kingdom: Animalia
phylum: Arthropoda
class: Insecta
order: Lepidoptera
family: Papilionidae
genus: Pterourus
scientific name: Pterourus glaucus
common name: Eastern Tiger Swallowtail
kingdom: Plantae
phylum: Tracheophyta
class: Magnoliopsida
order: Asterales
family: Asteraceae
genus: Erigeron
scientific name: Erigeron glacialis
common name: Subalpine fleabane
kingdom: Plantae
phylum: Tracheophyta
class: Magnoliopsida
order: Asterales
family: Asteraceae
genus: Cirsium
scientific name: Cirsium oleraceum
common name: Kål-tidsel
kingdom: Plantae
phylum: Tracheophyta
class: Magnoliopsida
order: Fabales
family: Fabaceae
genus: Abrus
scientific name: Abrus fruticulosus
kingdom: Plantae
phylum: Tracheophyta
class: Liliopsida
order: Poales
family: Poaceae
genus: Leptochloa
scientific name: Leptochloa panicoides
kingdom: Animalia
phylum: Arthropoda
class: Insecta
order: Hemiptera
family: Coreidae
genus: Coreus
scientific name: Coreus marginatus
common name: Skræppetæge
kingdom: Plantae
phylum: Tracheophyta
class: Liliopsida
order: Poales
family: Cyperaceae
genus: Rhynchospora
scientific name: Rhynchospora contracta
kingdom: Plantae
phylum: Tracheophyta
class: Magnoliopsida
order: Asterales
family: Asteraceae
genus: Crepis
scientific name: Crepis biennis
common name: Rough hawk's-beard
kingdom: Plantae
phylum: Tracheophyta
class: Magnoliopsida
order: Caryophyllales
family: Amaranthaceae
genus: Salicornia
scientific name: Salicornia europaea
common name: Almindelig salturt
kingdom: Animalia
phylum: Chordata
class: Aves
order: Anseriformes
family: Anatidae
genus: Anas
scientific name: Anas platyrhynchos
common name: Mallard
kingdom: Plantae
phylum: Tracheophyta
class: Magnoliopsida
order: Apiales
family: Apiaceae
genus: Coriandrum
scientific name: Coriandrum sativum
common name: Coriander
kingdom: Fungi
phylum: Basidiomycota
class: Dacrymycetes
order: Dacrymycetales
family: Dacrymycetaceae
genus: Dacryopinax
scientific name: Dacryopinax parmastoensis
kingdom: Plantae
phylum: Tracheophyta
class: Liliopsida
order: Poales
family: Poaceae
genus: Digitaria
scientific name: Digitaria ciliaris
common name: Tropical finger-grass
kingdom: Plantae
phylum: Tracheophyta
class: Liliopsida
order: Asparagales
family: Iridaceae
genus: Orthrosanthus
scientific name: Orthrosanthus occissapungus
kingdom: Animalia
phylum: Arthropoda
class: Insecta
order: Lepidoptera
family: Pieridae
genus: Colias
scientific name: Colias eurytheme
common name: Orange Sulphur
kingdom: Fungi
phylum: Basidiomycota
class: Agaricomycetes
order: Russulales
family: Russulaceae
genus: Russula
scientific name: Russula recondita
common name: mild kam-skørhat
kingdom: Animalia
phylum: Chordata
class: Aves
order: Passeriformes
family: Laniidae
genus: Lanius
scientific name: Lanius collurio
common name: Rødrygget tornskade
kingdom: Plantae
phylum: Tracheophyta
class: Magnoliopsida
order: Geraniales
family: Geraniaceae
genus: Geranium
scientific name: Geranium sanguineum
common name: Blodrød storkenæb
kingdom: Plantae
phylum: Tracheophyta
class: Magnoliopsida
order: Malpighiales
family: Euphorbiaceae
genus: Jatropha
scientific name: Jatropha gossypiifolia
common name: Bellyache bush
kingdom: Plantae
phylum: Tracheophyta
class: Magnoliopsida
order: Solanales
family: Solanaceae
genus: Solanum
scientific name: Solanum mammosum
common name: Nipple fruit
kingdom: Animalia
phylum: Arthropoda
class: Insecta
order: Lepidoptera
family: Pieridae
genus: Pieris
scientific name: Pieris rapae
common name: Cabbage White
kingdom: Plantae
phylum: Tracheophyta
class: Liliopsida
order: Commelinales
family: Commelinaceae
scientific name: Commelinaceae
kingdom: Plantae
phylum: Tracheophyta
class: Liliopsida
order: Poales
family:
——————————
» **SET EXERCISE**:
Repeat all the lines in the entries above, word for word, from the first line to the last.

» **ANSWER BELOW**:
kingdom: Animalia
phylum: Arthropoda
class: Insecta
order: Lepidoptera
family: Papilionidae
genus: Pterourus
scientific name: Pterourus glaucus
common name: Eastern Tiger Swallowtail
kingdom: Plantae
phylum: Tracheophyta
class: Magnoliopsida
order: Asterales
family: Asteraceae
genus: Erigeron
scientific name: Erigeron glacialis
common name: Subalpine fleabane
kingdom: Plantae
phylum: Tracheophyta
class: Magnoliopsida
order: Asterales
family: Asteraceae
genus: Cirsium
scientific name: Cirsium oleraceum
common name: Kål-tidsel
kingdom: Plantae
phylum: Tracheophyta
class: Magnoliopsida
order: Fabales
family: Fabaceae
genus: Abrus
scientific name: Abrus fruticulosus
kingdom: Plantae
phylum: Tracheophyta
class: Liliopsida
order: Poales
family: Poaceae
genus: Leptochloa
scientific name: Leptochloa panicoides
kingdom: Animalia
phylum: Arthropoda
class: Insecta
order: Hemiptera
family: Coreidae
genus: Coreus
scientific name: Coreus marginatus
common name: Skræppetæge
kingdom: Plantae
phylum: Tracheophyta
class: Liliopsida
order: Poales
family: Cyperaceae
genus: Rhynchospora
scientific name: Rhynchospora contracta
kingdom: Plantae
phylum: Tracheophyta
class: Magnoliopsida
order: Asterales
family: Asteraceae
genus: Crepis
scientific name: Crepis biennis
common name: Rough hawk's-beard
kingdom: Plantae
phylum: Tracheophyta
class: Magnoliopsida
order: Caryophyllales
family: Amaranthaceae
genus: Salicornia
scientific name: Salicornia europaea
common name: Almindelig salturt
kingdom: Animalia
phylum: Chordata
class: Aves
order: Anseriformes
family: Anatidae
genus: Anas
scientific name: Anas platyrhynchos
common name: Mallard
kingdom: Plantae
phylum: Tracheophyta
class: Magnoliopsida
order: Apiales
family: Apiaceae
genus: Coriandrum
scientific name: Coriandrum sativum
common name: Coriander
kingdom: Fungi
phylum: Basidiomycota
class: Dacrymycetes
order: Dacrymycetales
family: Dacrymycetaceae
genus: Dacryopinax
scientific name: Dacryopinax parmastoensis
kingdom: Plantae
phylum: Tracheophyta
class: Liliopsida
order: Poales
family: Poaceae
genus: Digitaria
scientific name: Digitaria ciliaris
common name: Tropical finger-grass
kingdom: Plantae
phylum: Tracheophyta
class: Liliopsida
order: Asparagales
family: Iridaceae
genus: Orthrosanthus
scientific name: Orthrosanthus occissapungus
kingdom: Animalia
phylum: Arthropoda
class: Insecta
order: Lepidoptera
family: Pieridae
genus: Colias
scientific name: Colias eurytheme
common name: Orange Sulphur
kingdom: Fungi
phylum: Basidiomycota
class: Agaricomycetes
order: Russulales
family: Russulaceae
genus: Russula
scientific name: Russula recondita
common name: mild kam-skørhat
kingdom: Animalia
phylum: Chordata
class: Aves
order: Passeriformes
family: Laniidae
genus: Lanius
scientific name: Lanius collurio
common name: Rødrygget tornskade
kingdom: Plantae
phylum: Tracheophyta
class: Magnoliopsida
order: Geraniales
family: Geraniaceae
genus: Geranium
scientific name: Geranium sanguineum
common name: Blodrød storkenæb
kingdom: Plantae
phylum: Tracheophyta
class: Magnoliopsida
order: Malpighiales
family: Euphorbiaceae
genus: Jatropha
scientific name: Jatropha gossypiifolia
common name: Bellyache bush
kingdom: Plantae
phylum: Tracheophyta
class: Magnoliopsida
order: Solanales
family: Solanaceae
genus: Solanum
scientific name: Solanum mammosum
common name: Nipple fruit
kingdom: Animalia
phylum: Arthropoda
class: Insecta
order: Lepidoptera
family: Pieridae
genus: Pieris
scientific name: Pieris rapae
common name: Cabbage White
kingdom: Plantae
phylum: Tracheophyta
class: Liliopsida
order: Commelinales
family: Commelinaceae
scientific name: Commelinaceae
kingdom: Plantae
phylum: Tracheophyta
class: Liliopsida
order: Poales
family:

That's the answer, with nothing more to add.